_Data records_:
* * * *
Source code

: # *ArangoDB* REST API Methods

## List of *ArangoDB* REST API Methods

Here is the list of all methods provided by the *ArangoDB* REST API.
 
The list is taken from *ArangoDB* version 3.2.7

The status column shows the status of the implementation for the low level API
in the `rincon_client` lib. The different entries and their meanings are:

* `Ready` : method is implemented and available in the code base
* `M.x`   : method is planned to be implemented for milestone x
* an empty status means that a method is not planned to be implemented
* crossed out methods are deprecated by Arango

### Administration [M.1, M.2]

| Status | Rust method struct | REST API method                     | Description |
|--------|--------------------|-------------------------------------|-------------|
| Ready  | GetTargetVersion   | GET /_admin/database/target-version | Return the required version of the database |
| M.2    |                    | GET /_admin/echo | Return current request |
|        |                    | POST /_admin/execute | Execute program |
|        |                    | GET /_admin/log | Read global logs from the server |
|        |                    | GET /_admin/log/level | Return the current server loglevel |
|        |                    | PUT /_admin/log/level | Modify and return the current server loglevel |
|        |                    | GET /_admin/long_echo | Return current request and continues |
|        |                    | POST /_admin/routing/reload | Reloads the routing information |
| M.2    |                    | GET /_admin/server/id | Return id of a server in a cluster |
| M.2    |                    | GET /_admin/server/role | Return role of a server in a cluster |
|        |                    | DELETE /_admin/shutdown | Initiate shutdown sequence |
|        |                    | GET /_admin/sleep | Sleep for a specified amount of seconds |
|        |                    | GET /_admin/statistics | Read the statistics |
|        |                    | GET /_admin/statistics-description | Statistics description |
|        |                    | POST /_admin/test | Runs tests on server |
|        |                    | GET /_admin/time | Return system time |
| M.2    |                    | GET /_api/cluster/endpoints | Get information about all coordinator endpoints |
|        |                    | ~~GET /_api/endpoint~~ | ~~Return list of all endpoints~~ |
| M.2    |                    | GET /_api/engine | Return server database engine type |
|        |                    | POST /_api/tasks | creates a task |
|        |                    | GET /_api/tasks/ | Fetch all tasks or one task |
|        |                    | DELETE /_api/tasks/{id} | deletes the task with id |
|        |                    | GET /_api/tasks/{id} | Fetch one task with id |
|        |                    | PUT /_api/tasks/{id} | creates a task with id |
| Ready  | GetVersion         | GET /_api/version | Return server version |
* * * *
_Assigned task_:
Using the records above, gather all lines where the string "ArangoDB" is present.

_Answer to this task_:
: # *ArangoDB* REST API Methods
## List of *ArangoDB* REST API Methods
Here is the list of all methods provided by the *ArangoDB* REST API.
The list is taken from *ArangoDB* version 3.2.7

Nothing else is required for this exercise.